Many dealerships still have staff on furlough but are dealing with a rush of buyers – especially in used car departments.
Three car dealers we spoke to this week all said they were on course for a record June.
One said he was on course for his best June in three years, another said he will make a record profit for the month, while Peter Waddell of Big Motoring World said he’d record his ‘best ever’ June.
Dealers are struggling to get hold of stock at sensible prices with some cars going for thousands of pounds over their usual prices.
Derren Martin, of Cap HPI, said: ‘Dealers have had to cope with both shortages and rising prices in the trade, so difficulties replacing stock and at an attractive price have sometimes been difficult.
‘Many have increased retail prices too, to maintain their margins. A change for franchised dealers has been less focus on new cars and more on used – allowing more of a profit opportunity.’
He explained that dealers have also had to get used to auction houses not delivering their stock quite as quickly as they would have hoped.

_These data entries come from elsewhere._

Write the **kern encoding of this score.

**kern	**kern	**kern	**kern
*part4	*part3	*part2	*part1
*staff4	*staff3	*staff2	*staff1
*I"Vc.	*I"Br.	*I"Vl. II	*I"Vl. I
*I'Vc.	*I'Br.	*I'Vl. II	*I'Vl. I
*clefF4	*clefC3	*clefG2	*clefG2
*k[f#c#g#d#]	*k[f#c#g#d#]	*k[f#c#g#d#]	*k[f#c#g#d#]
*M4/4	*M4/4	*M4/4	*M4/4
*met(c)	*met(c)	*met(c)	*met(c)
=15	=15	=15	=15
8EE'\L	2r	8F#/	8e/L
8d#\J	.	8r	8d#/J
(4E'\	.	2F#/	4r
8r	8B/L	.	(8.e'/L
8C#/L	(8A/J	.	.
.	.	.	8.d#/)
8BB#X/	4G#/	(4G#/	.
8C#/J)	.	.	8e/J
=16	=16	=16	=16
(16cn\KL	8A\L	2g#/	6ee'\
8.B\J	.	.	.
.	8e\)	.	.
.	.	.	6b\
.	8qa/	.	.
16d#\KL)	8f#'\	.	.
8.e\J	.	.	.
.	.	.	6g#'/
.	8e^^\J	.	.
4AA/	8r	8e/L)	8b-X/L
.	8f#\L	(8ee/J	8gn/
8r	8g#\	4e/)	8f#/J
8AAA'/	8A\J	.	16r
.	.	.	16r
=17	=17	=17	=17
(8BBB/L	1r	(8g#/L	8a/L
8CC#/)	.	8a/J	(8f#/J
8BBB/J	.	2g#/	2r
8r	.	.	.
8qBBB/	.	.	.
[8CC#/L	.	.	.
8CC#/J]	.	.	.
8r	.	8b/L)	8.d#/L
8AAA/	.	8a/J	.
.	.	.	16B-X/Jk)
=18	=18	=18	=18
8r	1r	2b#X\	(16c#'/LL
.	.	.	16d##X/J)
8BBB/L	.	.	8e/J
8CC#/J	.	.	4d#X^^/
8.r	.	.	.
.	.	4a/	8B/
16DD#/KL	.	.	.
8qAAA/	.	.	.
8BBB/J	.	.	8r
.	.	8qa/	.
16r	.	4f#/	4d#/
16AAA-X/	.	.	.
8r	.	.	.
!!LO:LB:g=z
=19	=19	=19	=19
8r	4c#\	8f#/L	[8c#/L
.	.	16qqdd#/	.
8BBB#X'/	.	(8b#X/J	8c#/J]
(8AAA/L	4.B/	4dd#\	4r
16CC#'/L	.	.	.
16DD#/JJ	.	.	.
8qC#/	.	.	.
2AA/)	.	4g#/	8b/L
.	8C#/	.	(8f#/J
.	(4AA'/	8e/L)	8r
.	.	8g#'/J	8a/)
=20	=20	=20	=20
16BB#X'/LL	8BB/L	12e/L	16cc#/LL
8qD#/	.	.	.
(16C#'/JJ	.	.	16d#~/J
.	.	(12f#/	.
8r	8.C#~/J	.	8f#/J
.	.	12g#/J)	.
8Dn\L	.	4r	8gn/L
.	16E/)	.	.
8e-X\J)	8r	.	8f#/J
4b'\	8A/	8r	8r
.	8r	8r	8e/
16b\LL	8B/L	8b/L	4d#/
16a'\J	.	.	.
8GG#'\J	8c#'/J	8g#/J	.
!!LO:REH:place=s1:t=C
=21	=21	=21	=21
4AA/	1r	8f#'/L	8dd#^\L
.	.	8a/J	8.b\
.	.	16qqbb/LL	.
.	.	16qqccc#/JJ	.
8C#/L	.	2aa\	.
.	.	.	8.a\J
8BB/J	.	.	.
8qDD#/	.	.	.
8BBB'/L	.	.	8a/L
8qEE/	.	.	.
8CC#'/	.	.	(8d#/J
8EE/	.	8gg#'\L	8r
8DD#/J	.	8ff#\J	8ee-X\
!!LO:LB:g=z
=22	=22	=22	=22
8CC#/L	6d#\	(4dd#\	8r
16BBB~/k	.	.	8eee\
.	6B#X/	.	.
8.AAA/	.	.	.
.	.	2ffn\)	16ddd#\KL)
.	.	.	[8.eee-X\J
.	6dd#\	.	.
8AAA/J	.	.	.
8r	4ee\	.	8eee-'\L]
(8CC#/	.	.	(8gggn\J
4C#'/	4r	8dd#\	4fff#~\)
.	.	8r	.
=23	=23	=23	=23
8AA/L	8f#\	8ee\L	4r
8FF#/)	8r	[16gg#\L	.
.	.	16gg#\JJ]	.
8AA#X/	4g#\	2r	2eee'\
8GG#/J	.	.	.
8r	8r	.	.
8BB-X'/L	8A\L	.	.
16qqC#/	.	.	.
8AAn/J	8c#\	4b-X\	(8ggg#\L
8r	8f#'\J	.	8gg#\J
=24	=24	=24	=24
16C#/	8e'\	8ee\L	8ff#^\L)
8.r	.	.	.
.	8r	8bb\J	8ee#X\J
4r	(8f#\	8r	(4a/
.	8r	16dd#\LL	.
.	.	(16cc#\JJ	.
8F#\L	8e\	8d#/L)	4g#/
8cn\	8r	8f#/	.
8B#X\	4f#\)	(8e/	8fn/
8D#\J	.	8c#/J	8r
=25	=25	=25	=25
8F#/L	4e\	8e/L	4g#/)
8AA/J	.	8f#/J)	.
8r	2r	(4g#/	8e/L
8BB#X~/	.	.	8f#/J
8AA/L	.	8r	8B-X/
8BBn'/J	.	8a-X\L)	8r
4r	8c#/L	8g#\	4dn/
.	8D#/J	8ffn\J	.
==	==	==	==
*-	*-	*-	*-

Many auction houses are struggling to get their vehicle movements and logistics teams up to speed – hampered, in particular, by social distancing.
Rupert Pontin, of valuations firm Cazana, feels the biggest changes car dealers he has spoken to have dealt with fall into three camps: Unaccompanied test drives, appointment based sales and completely overhauling the way they clean cars.
He said: ‘The test drive has now become unaccompanied and this has helped retail consumers feel less pressured whilst driving and also given them the chance to fully appreciate the car.
‘They also have the opportunity to discuss how they feel about the vehicle without anyone with them or watching over them. So whilst more risky, this has facilitated a swifter, less pressured sales environment.’
The changes may have been wide ranging, but from what we’ve seen the industry has adapted in double quick time. There’s nothing quite like a crisis to accelerate change and the motor trade has certainly seen just that over the past three months.